KLUE RoBERTa-small
Property | Value |
---|---|
Parameter Count | 68.1M |
Model Type | Fill-Mask Transformer |
Paper | arXiv:2105.09680 |
Downloads | 4,657 |
Tensor Type | I64, F32 |
What is roberta-small?
KLUE RoBERTa-small is a compact Korean language model developed by the KLUE benchmark team. It's a lightweight variant of the RoBERTa architecture, specifically trained for Korean language understanding tasks. The model utilizes the masked language modeling approach and is optimized for efficient deployment while maintaining strong performance on Korean NLP tasks.
Implementation Details
The model is implemented using PyTorch and supports the Transformers library. A notable implementation detail is that it requires the BertTokenizer instead of RobertaTokenizer, despite being a RoBERTa model. The model uses the [MASK] token for masked language modeling tasks.

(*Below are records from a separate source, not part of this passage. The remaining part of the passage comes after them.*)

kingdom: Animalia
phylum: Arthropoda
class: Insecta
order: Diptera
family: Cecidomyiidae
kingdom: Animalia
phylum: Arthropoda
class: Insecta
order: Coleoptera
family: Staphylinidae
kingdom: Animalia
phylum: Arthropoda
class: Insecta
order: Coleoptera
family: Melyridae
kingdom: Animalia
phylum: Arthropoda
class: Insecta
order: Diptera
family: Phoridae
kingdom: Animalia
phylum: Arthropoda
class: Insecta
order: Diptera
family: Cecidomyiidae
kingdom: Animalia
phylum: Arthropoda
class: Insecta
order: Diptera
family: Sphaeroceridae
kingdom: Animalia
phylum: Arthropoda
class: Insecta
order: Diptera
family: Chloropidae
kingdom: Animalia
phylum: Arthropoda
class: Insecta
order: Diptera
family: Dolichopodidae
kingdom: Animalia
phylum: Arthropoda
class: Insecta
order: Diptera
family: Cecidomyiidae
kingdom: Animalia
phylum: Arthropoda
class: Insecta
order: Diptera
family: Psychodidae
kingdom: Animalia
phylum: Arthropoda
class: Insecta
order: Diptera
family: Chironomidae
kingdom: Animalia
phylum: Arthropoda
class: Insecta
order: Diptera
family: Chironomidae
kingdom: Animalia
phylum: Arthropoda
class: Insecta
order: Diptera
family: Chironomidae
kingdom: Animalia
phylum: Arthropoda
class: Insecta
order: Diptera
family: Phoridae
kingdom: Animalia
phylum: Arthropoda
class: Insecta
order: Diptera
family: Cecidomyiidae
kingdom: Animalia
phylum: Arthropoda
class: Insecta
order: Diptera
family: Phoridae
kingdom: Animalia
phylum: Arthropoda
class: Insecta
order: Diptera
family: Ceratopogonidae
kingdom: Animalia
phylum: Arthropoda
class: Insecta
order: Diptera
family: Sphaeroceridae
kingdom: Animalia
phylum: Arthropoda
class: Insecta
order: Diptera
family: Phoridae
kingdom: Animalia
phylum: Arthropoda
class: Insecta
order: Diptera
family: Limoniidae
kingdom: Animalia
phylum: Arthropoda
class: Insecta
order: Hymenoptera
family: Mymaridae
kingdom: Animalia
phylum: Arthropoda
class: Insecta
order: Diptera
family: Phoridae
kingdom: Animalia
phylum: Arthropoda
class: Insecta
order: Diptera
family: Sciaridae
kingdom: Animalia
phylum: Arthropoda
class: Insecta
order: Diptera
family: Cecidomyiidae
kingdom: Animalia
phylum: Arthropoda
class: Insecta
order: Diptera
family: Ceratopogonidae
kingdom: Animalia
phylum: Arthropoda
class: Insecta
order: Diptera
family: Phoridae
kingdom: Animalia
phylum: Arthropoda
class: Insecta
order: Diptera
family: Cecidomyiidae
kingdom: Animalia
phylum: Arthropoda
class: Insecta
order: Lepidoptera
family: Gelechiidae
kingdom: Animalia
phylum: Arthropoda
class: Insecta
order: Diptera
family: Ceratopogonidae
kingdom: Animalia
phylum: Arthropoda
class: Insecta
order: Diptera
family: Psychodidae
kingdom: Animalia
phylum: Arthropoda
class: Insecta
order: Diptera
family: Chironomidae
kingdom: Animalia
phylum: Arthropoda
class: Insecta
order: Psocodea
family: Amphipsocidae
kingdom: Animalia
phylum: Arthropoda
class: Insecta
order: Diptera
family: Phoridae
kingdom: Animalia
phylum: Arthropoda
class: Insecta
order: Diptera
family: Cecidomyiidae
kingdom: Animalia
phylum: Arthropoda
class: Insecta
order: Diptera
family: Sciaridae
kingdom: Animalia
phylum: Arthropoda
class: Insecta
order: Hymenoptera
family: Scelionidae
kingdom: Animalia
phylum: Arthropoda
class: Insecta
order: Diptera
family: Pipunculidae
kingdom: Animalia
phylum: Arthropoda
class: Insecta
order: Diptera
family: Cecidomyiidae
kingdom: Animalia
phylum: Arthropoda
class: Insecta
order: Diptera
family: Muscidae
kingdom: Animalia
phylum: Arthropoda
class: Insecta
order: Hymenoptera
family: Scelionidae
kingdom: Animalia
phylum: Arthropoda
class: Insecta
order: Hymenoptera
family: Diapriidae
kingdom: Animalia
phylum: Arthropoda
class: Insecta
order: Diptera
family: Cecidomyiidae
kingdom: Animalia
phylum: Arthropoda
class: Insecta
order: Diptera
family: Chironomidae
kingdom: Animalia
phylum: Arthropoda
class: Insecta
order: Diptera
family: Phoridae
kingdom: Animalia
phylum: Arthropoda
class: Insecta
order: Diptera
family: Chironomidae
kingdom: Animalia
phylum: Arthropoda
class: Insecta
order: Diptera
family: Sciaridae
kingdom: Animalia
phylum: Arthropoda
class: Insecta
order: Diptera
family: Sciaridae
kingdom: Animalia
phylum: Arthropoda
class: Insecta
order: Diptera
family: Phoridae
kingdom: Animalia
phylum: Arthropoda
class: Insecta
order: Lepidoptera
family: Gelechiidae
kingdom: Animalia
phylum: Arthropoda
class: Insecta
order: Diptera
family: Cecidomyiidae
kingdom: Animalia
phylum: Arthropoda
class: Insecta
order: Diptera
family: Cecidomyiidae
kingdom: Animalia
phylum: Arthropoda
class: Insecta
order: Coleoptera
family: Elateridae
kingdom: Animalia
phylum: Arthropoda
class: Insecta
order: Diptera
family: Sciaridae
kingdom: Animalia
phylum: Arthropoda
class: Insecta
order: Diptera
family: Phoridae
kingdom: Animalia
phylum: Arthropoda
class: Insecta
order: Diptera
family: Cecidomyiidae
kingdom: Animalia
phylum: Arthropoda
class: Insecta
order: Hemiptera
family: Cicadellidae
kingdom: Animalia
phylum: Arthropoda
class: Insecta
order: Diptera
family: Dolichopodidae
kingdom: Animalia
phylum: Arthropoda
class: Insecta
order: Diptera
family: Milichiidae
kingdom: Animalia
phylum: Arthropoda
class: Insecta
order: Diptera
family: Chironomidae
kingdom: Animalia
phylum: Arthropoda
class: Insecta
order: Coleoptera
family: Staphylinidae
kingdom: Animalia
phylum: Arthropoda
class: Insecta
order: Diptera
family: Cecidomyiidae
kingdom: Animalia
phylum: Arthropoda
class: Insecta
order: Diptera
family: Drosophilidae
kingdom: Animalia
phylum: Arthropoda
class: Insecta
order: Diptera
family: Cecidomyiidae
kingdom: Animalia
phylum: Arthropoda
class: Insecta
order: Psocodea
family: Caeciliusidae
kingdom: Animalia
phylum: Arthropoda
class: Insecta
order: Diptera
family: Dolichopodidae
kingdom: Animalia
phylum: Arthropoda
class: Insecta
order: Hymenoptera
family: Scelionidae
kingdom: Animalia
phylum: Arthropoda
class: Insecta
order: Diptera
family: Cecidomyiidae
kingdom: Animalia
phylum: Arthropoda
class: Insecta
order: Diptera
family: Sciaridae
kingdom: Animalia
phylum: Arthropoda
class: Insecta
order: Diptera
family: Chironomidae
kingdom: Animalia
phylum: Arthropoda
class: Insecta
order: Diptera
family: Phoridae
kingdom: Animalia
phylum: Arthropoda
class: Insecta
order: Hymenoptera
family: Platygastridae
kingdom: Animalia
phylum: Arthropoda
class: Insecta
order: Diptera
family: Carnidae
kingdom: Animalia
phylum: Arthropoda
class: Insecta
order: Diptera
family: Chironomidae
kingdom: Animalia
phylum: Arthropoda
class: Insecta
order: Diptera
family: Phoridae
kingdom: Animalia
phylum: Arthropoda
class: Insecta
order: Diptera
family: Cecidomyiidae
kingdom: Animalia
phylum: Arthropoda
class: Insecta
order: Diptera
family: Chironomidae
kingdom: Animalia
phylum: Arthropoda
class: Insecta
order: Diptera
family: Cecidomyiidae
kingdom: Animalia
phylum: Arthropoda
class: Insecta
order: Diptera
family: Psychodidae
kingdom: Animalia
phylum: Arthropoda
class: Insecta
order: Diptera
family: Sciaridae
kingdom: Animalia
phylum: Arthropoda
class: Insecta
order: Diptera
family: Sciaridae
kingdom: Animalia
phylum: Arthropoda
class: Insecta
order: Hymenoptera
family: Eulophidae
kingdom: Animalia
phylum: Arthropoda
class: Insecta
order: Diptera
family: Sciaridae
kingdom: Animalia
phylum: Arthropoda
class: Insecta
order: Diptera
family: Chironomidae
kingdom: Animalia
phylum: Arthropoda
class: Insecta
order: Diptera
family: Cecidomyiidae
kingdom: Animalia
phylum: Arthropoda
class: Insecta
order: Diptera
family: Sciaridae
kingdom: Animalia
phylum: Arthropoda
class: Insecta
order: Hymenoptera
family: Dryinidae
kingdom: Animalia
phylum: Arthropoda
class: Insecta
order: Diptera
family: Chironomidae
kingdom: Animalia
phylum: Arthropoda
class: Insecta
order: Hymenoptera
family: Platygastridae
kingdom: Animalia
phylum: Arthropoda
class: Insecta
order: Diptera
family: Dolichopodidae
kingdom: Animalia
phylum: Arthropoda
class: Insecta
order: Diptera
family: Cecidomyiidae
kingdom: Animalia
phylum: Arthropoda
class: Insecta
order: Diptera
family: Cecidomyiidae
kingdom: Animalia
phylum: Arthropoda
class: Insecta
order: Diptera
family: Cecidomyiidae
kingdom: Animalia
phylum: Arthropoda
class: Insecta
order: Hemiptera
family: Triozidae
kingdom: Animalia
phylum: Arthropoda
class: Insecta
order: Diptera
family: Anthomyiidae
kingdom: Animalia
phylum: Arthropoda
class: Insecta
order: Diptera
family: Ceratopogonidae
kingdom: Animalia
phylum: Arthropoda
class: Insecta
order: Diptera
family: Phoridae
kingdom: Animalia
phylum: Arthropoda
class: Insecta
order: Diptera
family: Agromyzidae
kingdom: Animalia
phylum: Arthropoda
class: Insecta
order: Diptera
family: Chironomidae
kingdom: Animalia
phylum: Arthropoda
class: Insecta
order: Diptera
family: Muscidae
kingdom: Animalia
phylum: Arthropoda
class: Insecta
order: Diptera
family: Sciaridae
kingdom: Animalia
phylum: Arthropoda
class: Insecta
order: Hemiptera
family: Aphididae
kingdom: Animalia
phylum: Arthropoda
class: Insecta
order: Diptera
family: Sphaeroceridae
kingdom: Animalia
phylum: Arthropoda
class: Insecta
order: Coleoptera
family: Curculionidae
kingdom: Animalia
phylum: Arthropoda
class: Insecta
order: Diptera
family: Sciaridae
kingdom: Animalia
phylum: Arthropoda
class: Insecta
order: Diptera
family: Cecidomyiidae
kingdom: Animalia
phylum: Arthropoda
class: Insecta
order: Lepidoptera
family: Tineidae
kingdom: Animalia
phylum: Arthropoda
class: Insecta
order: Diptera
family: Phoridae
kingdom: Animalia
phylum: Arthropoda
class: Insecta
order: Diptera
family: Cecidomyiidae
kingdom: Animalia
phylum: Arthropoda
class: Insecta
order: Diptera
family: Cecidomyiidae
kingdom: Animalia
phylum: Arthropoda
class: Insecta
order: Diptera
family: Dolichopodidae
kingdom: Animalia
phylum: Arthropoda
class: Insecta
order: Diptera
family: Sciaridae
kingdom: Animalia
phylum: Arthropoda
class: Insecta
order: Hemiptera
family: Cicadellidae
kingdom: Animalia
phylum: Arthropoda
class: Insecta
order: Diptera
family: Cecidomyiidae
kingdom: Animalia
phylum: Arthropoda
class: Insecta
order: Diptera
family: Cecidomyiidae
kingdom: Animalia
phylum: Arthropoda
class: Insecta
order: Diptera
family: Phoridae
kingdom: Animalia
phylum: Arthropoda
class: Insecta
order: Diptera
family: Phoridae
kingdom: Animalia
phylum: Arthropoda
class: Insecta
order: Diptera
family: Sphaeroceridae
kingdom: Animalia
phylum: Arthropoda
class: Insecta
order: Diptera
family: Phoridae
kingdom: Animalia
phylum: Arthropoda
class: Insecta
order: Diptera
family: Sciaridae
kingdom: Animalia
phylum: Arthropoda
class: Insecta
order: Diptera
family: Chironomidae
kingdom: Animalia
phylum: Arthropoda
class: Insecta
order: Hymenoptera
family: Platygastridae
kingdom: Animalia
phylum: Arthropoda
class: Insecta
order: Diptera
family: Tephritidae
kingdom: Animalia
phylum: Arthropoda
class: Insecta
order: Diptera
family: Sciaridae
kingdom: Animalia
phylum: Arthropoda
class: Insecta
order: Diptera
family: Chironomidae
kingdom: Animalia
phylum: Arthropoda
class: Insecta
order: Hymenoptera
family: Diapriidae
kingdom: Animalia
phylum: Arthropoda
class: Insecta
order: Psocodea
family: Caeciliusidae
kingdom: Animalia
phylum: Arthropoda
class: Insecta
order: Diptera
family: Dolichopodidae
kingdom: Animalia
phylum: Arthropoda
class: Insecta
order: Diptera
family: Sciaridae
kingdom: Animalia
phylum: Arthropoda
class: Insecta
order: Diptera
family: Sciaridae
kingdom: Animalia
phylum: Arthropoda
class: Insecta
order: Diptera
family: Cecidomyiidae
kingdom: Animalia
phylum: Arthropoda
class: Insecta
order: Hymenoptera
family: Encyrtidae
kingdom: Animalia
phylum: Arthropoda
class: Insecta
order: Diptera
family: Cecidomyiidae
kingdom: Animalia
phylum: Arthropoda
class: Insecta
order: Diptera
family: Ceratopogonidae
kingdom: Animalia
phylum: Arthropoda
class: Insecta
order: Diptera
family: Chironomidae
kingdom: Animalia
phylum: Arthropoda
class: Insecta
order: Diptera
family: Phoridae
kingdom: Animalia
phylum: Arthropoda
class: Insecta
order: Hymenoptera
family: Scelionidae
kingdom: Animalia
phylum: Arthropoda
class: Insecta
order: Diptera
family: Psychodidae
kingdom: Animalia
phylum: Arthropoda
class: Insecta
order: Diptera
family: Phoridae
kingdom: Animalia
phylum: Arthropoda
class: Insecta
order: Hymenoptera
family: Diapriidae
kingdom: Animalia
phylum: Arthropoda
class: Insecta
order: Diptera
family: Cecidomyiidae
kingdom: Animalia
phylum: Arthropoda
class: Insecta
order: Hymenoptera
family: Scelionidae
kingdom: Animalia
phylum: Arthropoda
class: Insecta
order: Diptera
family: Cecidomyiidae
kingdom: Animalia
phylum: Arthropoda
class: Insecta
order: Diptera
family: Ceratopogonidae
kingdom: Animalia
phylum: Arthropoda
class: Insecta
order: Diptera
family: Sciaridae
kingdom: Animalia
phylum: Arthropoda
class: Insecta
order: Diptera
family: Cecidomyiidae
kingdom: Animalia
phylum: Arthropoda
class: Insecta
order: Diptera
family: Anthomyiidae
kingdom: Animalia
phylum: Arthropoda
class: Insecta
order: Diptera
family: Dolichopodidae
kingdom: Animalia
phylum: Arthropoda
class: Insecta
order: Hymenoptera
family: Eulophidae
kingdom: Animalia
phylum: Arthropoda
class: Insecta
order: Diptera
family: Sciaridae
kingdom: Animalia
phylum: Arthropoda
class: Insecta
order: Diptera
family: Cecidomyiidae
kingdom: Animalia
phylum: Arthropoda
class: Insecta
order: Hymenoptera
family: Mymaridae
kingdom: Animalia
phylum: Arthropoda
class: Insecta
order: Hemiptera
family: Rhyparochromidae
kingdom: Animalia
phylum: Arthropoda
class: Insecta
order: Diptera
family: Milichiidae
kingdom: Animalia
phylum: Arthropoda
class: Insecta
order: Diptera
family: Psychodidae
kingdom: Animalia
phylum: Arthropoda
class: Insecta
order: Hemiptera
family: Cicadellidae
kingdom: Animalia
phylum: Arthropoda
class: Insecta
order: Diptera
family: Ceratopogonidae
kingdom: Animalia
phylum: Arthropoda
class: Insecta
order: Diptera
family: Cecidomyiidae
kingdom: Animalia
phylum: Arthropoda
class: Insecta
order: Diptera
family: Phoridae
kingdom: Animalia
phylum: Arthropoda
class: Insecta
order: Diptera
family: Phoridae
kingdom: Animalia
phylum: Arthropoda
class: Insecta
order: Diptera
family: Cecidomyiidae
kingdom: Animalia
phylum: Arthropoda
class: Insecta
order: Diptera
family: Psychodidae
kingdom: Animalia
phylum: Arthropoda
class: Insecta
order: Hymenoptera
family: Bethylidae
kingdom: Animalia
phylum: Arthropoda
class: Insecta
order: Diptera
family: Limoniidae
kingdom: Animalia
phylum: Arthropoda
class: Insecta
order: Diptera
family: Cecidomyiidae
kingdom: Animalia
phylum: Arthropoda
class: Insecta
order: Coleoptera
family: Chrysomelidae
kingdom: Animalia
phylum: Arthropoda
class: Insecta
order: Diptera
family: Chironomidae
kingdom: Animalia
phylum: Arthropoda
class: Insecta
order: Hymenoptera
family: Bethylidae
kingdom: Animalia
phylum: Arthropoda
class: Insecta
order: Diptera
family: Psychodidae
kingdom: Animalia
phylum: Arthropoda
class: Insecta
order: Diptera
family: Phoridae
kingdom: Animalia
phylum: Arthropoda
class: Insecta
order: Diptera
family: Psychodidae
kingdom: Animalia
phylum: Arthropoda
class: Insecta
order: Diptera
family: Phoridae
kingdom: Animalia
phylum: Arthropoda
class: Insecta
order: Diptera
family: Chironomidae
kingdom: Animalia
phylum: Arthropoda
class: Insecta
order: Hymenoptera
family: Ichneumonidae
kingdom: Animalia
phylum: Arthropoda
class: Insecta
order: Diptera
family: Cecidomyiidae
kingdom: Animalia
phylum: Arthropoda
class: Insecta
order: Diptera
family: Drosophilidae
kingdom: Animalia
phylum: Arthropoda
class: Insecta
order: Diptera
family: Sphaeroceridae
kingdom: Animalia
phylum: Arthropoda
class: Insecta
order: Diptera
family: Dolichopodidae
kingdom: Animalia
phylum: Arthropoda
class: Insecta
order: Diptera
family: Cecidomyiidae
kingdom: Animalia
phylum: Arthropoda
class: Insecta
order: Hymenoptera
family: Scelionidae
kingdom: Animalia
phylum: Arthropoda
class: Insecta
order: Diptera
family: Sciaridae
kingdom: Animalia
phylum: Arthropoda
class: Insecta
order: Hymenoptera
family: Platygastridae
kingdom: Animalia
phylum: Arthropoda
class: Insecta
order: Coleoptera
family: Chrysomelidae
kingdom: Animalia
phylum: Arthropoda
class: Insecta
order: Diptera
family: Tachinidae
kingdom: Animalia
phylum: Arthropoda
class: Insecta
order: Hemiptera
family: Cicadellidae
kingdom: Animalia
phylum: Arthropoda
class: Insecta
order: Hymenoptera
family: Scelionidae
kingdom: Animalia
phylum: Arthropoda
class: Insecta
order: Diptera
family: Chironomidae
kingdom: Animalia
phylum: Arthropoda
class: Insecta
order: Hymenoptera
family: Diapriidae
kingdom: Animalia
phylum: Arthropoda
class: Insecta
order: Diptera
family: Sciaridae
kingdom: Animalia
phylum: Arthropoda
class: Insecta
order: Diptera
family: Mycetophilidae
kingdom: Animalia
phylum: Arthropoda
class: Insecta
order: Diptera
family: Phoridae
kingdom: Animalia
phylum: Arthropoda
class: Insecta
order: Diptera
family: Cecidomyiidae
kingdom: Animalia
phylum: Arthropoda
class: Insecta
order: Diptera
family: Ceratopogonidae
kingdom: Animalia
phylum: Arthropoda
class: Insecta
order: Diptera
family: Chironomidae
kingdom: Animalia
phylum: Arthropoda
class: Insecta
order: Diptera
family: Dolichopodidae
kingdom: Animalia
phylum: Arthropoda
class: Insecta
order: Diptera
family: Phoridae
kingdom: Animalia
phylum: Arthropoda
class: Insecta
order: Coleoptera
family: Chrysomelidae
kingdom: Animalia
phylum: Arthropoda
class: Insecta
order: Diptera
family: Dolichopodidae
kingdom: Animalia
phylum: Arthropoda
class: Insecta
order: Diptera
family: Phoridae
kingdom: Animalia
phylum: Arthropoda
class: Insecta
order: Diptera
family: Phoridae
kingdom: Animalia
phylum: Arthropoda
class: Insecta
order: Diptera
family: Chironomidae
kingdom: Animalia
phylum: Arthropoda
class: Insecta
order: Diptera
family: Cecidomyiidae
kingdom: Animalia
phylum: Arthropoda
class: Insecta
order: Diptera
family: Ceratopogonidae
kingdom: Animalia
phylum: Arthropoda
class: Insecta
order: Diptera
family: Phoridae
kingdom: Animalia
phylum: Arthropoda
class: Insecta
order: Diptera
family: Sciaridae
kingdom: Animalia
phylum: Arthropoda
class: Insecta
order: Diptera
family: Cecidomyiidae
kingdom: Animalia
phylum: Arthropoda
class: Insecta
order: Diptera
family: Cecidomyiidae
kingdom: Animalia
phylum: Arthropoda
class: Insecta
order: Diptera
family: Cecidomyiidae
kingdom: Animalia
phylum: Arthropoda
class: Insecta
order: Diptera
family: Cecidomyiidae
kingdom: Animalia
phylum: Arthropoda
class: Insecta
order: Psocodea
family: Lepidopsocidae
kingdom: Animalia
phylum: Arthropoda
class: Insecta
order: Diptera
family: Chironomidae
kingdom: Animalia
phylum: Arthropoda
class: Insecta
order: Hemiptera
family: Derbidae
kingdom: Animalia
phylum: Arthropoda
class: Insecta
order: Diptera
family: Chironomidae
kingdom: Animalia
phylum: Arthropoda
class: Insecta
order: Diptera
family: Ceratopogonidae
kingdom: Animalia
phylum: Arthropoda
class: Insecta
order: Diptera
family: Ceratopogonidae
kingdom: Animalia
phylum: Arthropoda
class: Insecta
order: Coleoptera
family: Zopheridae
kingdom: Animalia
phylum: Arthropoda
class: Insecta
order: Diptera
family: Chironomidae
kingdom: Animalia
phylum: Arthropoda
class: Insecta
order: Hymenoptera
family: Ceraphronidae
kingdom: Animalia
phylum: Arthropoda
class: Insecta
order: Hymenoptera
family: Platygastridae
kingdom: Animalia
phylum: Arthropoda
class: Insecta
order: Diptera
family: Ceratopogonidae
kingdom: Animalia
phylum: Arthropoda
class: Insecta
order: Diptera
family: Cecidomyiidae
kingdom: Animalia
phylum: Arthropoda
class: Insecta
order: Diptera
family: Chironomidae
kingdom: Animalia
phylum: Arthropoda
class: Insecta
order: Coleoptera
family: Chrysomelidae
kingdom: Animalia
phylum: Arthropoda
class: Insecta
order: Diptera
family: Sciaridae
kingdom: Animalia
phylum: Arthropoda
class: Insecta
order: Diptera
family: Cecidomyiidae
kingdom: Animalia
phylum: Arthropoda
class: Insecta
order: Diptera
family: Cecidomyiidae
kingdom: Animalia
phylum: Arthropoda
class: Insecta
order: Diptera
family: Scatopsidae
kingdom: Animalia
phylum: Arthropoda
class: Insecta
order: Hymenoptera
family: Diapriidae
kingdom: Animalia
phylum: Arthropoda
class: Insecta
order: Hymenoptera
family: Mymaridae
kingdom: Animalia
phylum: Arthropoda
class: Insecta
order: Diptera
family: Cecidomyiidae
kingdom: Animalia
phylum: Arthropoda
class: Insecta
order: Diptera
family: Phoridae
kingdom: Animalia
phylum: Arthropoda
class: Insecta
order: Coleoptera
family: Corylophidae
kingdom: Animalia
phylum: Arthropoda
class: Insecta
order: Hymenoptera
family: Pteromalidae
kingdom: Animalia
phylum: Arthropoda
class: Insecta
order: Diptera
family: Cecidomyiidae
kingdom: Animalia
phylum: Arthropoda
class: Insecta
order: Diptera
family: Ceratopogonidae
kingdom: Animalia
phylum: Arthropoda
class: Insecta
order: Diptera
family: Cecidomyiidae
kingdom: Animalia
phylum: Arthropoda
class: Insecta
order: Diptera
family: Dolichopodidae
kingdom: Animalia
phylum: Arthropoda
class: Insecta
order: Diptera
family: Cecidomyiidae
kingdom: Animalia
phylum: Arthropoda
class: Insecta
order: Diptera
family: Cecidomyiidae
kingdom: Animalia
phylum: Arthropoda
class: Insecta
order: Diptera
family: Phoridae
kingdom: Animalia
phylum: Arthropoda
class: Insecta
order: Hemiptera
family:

- Utilizes SafeTensors format for improved security and loading efficiency
- Compatible with Inference Endpoints for deployment
- Implements the RoBERTa architecture with Korean language optimization
Core Capabilities
- Masked Language Modeling for Korean text
- Korean language understanding and processing
- Efficient inference with compact parameter size
- Integration with modern ML pipelines
Frequently Asked Questions
Q: What makes this model unique?
This model stands out for being a compact, Korean-specific implementation of RoBERTa, offering a good balance between model size and performance. Its integration with the KLUE benchmark makes it particularly valuable for Korean language understanding tasks.
Q: What are the recommended use cases?
The model is ideal for Korean language processing tasks, particularly masked language modeling. It's well-suited for applications requiring Korean text understanding, while maintaining efficiency due to its smaller parameter count.